+++ VORLIEGENDER AUSZUG

Man muss nur in die Immobilienseiten der Zeitungen schauen, um festzustellen, dass Bauplätze knapp und die Kosten seit Jahren explodieren. Laut Gutachterausschuss lag aktuell der mittlere Quadratmeterpreis in Donnerschwee bei 380,- Euro. Im Umfeld von Bahnhof, ZOB, LzO-Zentrale, Vierol und GSG haben gewerblich nutzbare Grundstücke sogar einen Wert, der eher über den 500,- Euro/m² liegt, die der Gutachterausschuss zum Beispiel für die nördliche Oldenburger Innenstadt ansetzt. Von Altlasten befreit und kommerziell nutzbar wären die für das Stadion vorgesehenen 81.000 m² also eigentlich über 40 Millionen Euro wert.
Die Brache an der Maastrichter Straße, auf der Oberbürgermeister Jürgen Krogmann (SPD) sein Drittliga-Stadion errichten will, ist jedoch als sogenannte Gemeinbedarfsfläche ausgewiesen. Solange die Stadt den Rahmenplan nicht ändert, darf sie deshalb nicht gewerblich genutzt werden und hat dadurch natürlich auf dem Papier einen deutlich geringeren Wert. Deshalb waren bisher 222,- Euro/m² angesetzt, also nur 18 Millionen Euro für die Riesenfläche – wohlgemerkt nach der erforderlichen Bodensanierung, für die auch wir Steuerzahler aufkommen müssen.
Der Bodenrichtwert an der Maastricher Straße ist für Gemeinbedarf auf 275 €/qm festgesetzt worden (siehe Grafic unten). Dieser ist für den Wertansatz bei Abgabenfestsetzungen entscheidend und wird von der Stadt auch regelmässig durchgesetzt. Es ist demnach zu klären, ob das Stadion überhaupt der Nutzungsvorgabe entspricht und ob die angedachte Nutzung eine Betriebsstätte darstellt und somit einen höheren Wertansatz von 500 €/qm erfordert begründet, wie u.a. bei den Gebäuden der GSG und LZO.

++++++
+++ DATENZEILEN

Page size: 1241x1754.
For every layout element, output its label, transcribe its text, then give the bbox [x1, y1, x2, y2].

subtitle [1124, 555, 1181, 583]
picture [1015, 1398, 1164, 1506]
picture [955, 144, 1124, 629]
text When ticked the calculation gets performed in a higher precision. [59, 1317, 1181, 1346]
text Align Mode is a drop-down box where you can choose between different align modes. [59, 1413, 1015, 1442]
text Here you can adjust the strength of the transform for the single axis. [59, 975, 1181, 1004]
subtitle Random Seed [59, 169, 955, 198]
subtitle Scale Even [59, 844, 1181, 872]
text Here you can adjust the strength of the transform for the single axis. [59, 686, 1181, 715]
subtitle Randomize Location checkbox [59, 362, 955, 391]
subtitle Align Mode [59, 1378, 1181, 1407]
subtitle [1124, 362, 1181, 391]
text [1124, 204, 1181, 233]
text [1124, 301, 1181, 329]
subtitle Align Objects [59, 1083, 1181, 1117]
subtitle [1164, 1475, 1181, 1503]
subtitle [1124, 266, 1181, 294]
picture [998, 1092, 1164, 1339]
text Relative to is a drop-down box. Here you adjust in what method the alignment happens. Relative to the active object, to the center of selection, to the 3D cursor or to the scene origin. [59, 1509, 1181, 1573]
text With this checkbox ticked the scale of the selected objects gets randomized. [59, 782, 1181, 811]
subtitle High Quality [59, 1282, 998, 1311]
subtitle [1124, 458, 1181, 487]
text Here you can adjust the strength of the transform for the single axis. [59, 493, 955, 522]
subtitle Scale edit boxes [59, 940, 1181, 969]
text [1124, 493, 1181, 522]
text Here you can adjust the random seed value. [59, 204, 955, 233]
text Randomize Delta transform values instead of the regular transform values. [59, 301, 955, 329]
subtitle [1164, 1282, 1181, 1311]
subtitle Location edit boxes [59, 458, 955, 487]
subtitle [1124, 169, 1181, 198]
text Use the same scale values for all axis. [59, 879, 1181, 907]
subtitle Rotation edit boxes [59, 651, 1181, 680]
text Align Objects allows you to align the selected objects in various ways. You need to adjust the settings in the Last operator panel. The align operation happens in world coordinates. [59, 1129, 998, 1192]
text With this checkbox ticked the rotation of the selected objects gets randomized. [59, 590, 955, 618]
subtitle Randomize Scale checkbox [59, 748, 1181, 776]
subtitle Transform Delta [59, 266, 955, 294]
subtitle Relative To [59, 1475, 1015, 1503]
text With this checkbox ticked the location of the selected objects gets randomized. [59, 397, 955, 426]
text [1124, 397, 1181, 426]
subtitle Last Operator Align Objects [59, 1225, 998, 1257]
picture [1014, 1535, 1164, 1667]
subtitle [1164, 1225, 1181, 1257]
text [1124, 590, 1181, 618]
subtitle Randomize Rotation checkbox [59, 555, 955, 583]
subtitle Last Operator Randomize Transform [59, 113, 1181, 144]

++++++

# ARBEITSAUFTRAG:
Kopieren Sie den Auszug über die Grundstückswerte an der Maastrichter Straße vollständig und ohne jede Änderung. Die Auflistung steht in keinem Zusammenhang mit dem Auszug.

# RICHTIGE ANTWORT:
Man muss nur in die Immobilienseiten der Zeitungen schauen, um festzustellen, dass Bauplätze knapp und die Kosten seit Jahren explodieren. Laut Gutachterausschuss lag aktuell der mittlere Quadratmeterpreis in Donnerschwee bei 380,- Euro. Im Umfeld von Bahnhof, ZOB, LzO-Zentrale, Vierol und GSG haben gewerblich nutzbare Grundstücke sogar einen Wert, der eher über den 500,- Euro/m² liegt, die der Gutachterausschuss zum Beispiel für die nördliche Oldenburger Innenstadt ansetzt. Von Altlasten befreit und kommerziell nutzbar wären die für das Stadion vorgesehenen 81.000 m² also eigentlich über 40 Millionen Euro wert.
Die Brache an der Maastrichter Straße, auf der Oberbürgermeister Jürgen Krogmann (SPD) sein Drittliga-Stadion errichten will, ist jedoch als sogenannte Gemeinbedarfsfläche ausgewiesen. Solange die Stadt den Rahmenplan nicht ändert, darf sie deshalb nicht gewerblich genutzt werden und hat dadurch natürlich auf dem Papier einen deutlich geringeren Wert. Deshalb waren bisher 222,- Euro/m² angesetzt, also nur 18 Millionen Euro für die Riesenfläche – wohlgemerkt nach der erforderlichen Bodensanierung, für die auch wir Steuerzahler aufkommen müssen.
Der Bodenrichtwert an der Maastricher Straße ist für Gemeinbedarf auf 275 €/qm festgesetzt worden (siehe Grafic unten). Dieser ist für den Wertansatz bei Abgabenfestsetzungen entscheidend und wird von der Stadt auch regelmässig durchgesetzt. Es ist demnach zu klären, ob das Stadion überhaupt der Nutzungsvorgabe entspricht und ob die angedachte Nutzung eine Betriebsstätte darstellt und somit einen höheren Wertansatz von 500 €/qm erfordert begründet, wie u.a. bei den Gebäuden der GSG und LZO.